Online marketing seems to become more diverse and comprehensive with each passing year. Classic channels are email, SMS, push notifications. Trends such as social media marketing, podcasts and story content are on the rise. The number of media alone shows just how many options you have these days to reach potential customers.
A comprehensive omnichannel marketing strategy enables your company to offer the best possible customer experience on all available channels and create a consistent experience. In the best case scenario, you create coherent communication and an optimized sales funnel across all platforms. This is relevant for future-oriented online marketing, as users often switch platforms but still expect consistent communication from you.
We have broken down what constitutes a modern omnichannel strategy and how you can optimize your marketing on all channels in this guide.

Omnichannel marketing - the choice for customers, the performance for you
When we talk about the future of online marketing, it is important to first clearly define what distinguishes omnichannel marketing compared to cross-channel and multichannel.
Both predecessors share some similarities with the omnichannel approach. Cross-channel means, for example, that customers can switch communication channels free during a transaction. From clicking on search engine advertising to ordering on the website and using the store function on Meta to click and collect in the store. Customers can switch between channels and do not have to restart the customer journey every time they switch channels. The drop-off rate would certainly increase immeasurably with such frustrating barriers.
Multichannel, on the other hand, uses several channels in parallel to map the same customer journey and reach customers again and again. The idea here is to always bring potential customers back into contact with the brand or to position your own product as a solution to their problem.

These two marketing approaches already use various communication platforms and employ different content.
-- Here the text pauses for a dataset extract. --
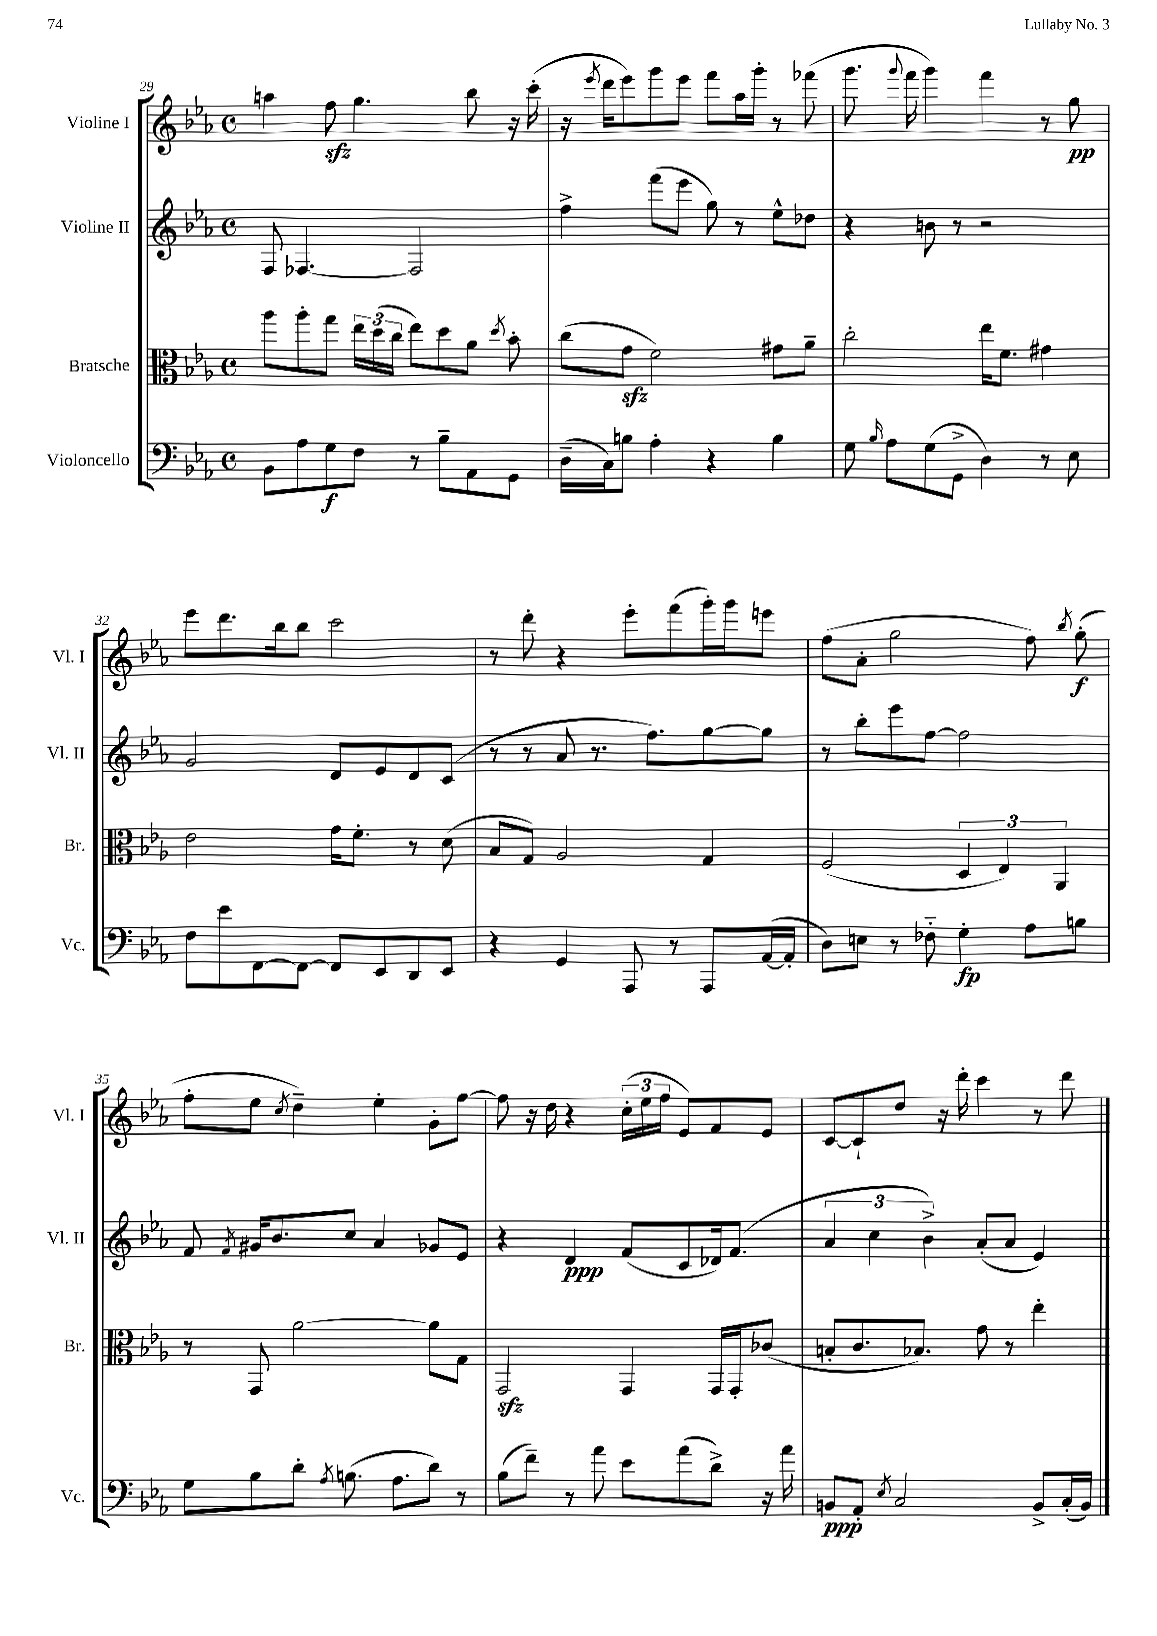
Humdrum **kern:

So what makes omnichannel marketing so different and why does the omnichannel approach represent the future of online marketing?
What makes omnichannel marketing so much better
An omnichannel strategy doesn't just mean that all channels are used in parallel and customers receive the same content over and over again. Instead, the data is aligned with the customer across transactions, resulting in much better integration. From the customer's perspective, this results in a seamless experience, as communication with your company works equally well at all times and at every point in the sales funnel.
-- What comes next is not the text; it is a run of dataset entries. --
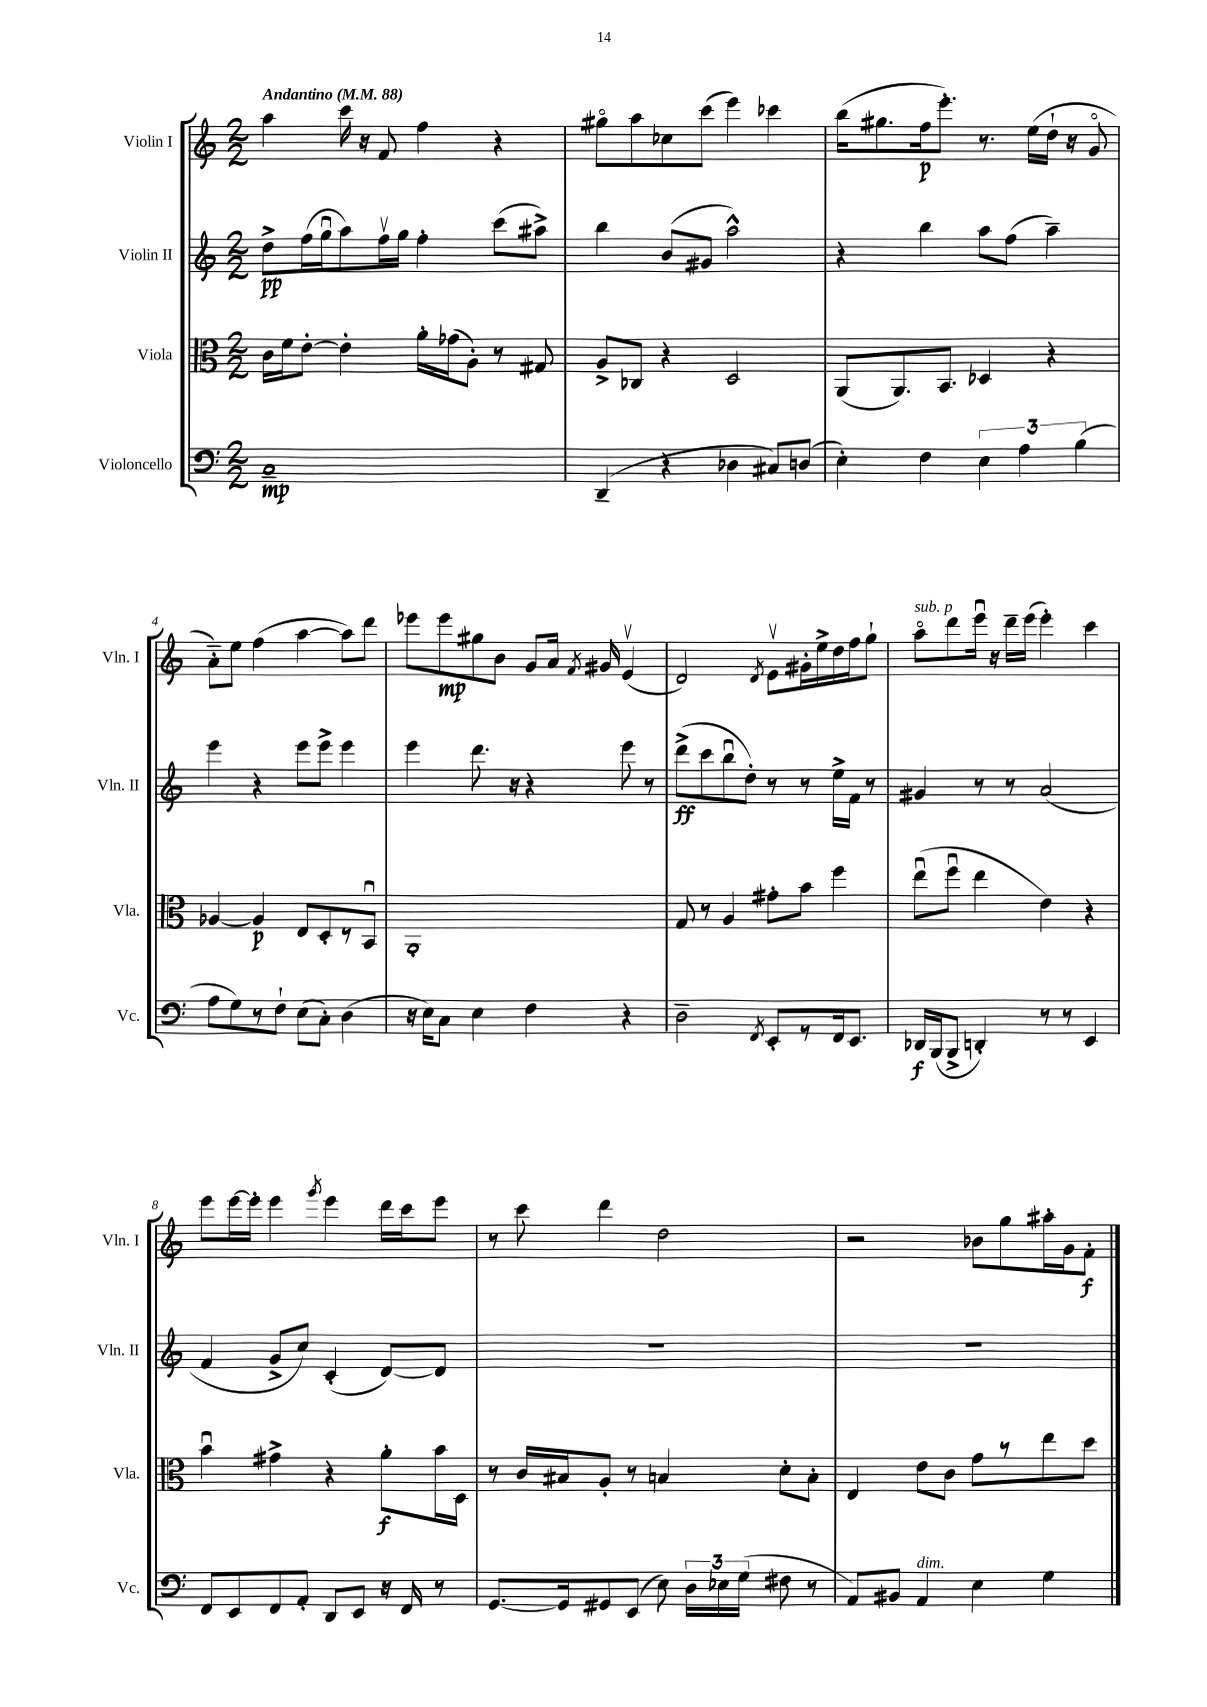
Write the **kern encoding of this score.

**kern	**kern	**kern	**kern
*staff4	*staff3	*staff2	*staff1
*clefF4	*clefC3	*clefG2	*clefG2
*k[]	*k[]	*k[]	*k[]
*M2/2	*M2/2	*M2/2	*M2/2
*MM88	*MM88	*MM88	*MM88
1C~	16c\LL	8dd^\L	4aa\
.	16f\J	.	.
.	[8e'\J	(16ff\L	.
.	.	16ggu\J	.
.	4e'\]	8aa\)	16ccc\
.	.	.	16r
.	.	16ffv\L	8f/
.	.	16gg\JJ	.
.	16a'\LL	4ff'\	4ff\
.	(16g-\J	.	.
.	8A'\J)	.	.
.	8r	(8ccc\L	4r
.	8G#/	8aa#^\J)	.
=	=	=	=
(4DD~/	8A^/L	4bb\	8gg#o\L
.	8C-/J	.	8aa\
4r	4r	(8b/L	8cc-\
.	.	8g#/J	(8ccc\J
4D-\	2D/	2aa^^\)	4eee\)
8C#/L)	.	.	4ccc-\
(8D/J	.	.	.
=	=	=	=
4E'\)	(8AA/L	4r	(16bb\LK
.	.	.	8.gg#\
.	8.AA/)	.	.
4F\	.	4bb\	16ff\k
.	8.BB/J	.	8.eee'\J)
6E\	4D-/	8aa\L	8.r
.	.	(8ff\J	.
6A\	.	.	.
.	.	.	(16ee\LL
.	4r	4aa~\)	16dd`\JJ
.	.	.	16r
(6B\	.	.	.
.	.	.	8go/
=	=	=	=
8A\L	[4A-/	4eee\	8a'~\L)
8G\)	.	.	8ee\J
8r	4A-/]	4r	(4ff\
8F`\J	.	.	.
(8E\L	8E/L	8eee\L	[4aa\
8C'\J)	8D'/	8eee^\J	.
(4D\	8r	4eee\	8aa\]L)
.	8BBu/J	.	8ddd\J
=	=	=	=
16r	1AA'	4eee\	8eee-\L
16E\LK)	.	.	.
8C\J	.	.	8eee-\
4E\	.	8.ddd\	8gg#\
.	.	.	8b\J
.	.	16r	.
4F\	.	4r	8g/L
.	.	.	16a/Jk
.	.	.	8qf/
.	.	.	16g#/
4r	.	8eee\	(4ev/
.	.	8r	.
=	=	=	=
2D~\	8G/	(8ddd^\L	2d/)
.	8r	8ccc\	.
.	4A/	8bbu\	.
.	.	8dd'\J)	.
8qFF/	.	.	8qd/
8EE'/L	8g#'\L	8r	8ev\L
8r	8b\J	8r	16g#'\L
.	.	.	16ee^\
16FF/k	4ff\	16ee^\LL	16dd\
8.EE/J	.	16f\JJ	16ff\J
.	.	8r	8gg`\J
=	=	=	=
16DD-/LL	(8eeu\L	4g#/	8aao\L
(16BBB/J	.	.	.
8BBB^/J	8ffu\J	.	8ddd\
4DD'/)	4ee\	8r	16eeeu\Jk
.	.	.	16r
.	.	8r	16ddd~\LL
.	.	.	(16eee\JJ
8r	4e\)	(2a/	4eee'\)
8r	.	.	.
4EE/	4r	.	4ccc\
=	=	=	=
8FF/L	4bu\	4f/	8eee\L
8EE/	.	.	[16eee\L
.	.	.	16eee'\]JJ
8FF/	4g#^\	8g^/L	4eee\
8AA'/J	.	8cc/J)	.
.	.	.	8qggg/
8DD/L	4r	(4c'/	4eee\
8EE/J	.	.	.
16r	8a'\L	[8d/L)	16ddd\LL
16FF/	.	.	16ccc\J
8r	16b\L	8d/]J	8eee\J
.	16D\JJ	.	.
=	=	=	=
[8.GG/L	8r	1r	8r
.	16c/LL	.	8ccc\
16GG/]k	16B#/J	.	.
8GG#/	8A'/J	.	4ddd\
(8EE/J	8r	.	.
8E\)	4B/	.	2dd\
24D\LL	.	.	.
24E-\	.	.	.
(24G\JJ	.	.	.
8F#\	8d'\L	.	.
8r	8B'\J	.	.
=	=	=	=
8AA/L)	4E/	1r	2r
8BB#/J	.	.	.
4AA/	8e\L	.	.
.	8c\J	.	.
4E\	8g\L	.	8b-\L
.	8r	.	8gg\
4G\	8ee\	.	16aa#'\L
.	.	.	16g\J
.	8dd\J	.	8f'\J
==	==	==	==
*-	*-	*-	*-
In recent years, customers have come to expect a personalized user experience, particularly through the leverage of social media - and quite rightly so. The omnichannel approach is perfect for this because the underlying data sets allow for very specific targeting and customized experiences, whether in the app, in the web store or in the weekly newsletter.
An omnichannel strategy means that you manage to successfully interweave all channels and put the customer at the center - from communication to sales.
This form of data-based personalization allows companies to optimize campaigns on all available channels and select the right content and ideal offers for individual users.
The advantages of omnichannel marketing
Your company benefits directly and indirectly from a functioning omnichannel strategy. In most cases, you can see the leap towards better omnichannel communication with your customers directly in an increasing conversion rate. But above all, customer-centric online marketing on all platforms will benefit your company in the long term.
A better user experience and growing loyalty
The user experience that prospective customers have when interacting with your brand has a direct impact on your ROI. Do customers have easier access to content and find their way to the shopping cart more quickly? Whether they are reading emails or looking at your stories on Instagram? Then you can increase your sales almost effortlessly.
The loyalty to your company also grows because the user experience becomes so much more personal.
Increased recognition value
If you are present on all platforms and your brand is remembered through good corporate design, your value as a brand also grows. What may seem immaterial at first, nevertheless binds customers much better to your brand.
A better understanding of your customers
Omnichannel marketing means above all that you can draw meaningful conclusions about the behavior of your customers from the data generated. The advantage of data-based optimization is obvious here: a multichannel campaign, for example, can provide you with data for each individual channel. However, as these run in parallel, it is not possible to draw conclusions about individual customers.
You know what moves your customers and your users benefit from personalized communication.
Cross-channel marketing does have intersections, but they are limited in terms of time and space. A functional omnichannel strategy, on the other hand, brings data sets from all channels together and uses them to create a much more precise alias of your customers.
Bundling and merging - online marketing from a single source
First of all, it is important that your company maintains an overview of the variety of content and communication channels. Only if your analyses are appropriately integrated into your online marketing can you correctly evaluate the different data sets from all channels. But accurate data isn't everything - after all, it's your job to interpret and evaluate this data.
In concrete figures, 89 percent of companies with omnichannel marketing retain their customers, compared to just 33 percent without it.

Customers expect companies to be able to easily switch platforms, devices and channels and still be recognized.
The ultimate goal in online marketing should be to design even the most complex customer journey as if customers were walking into the store they trust and getting individual advice there. Omnichannel marketing allows you to do just that: a shopping experience without hurdles where customers know that they are the focus of attention.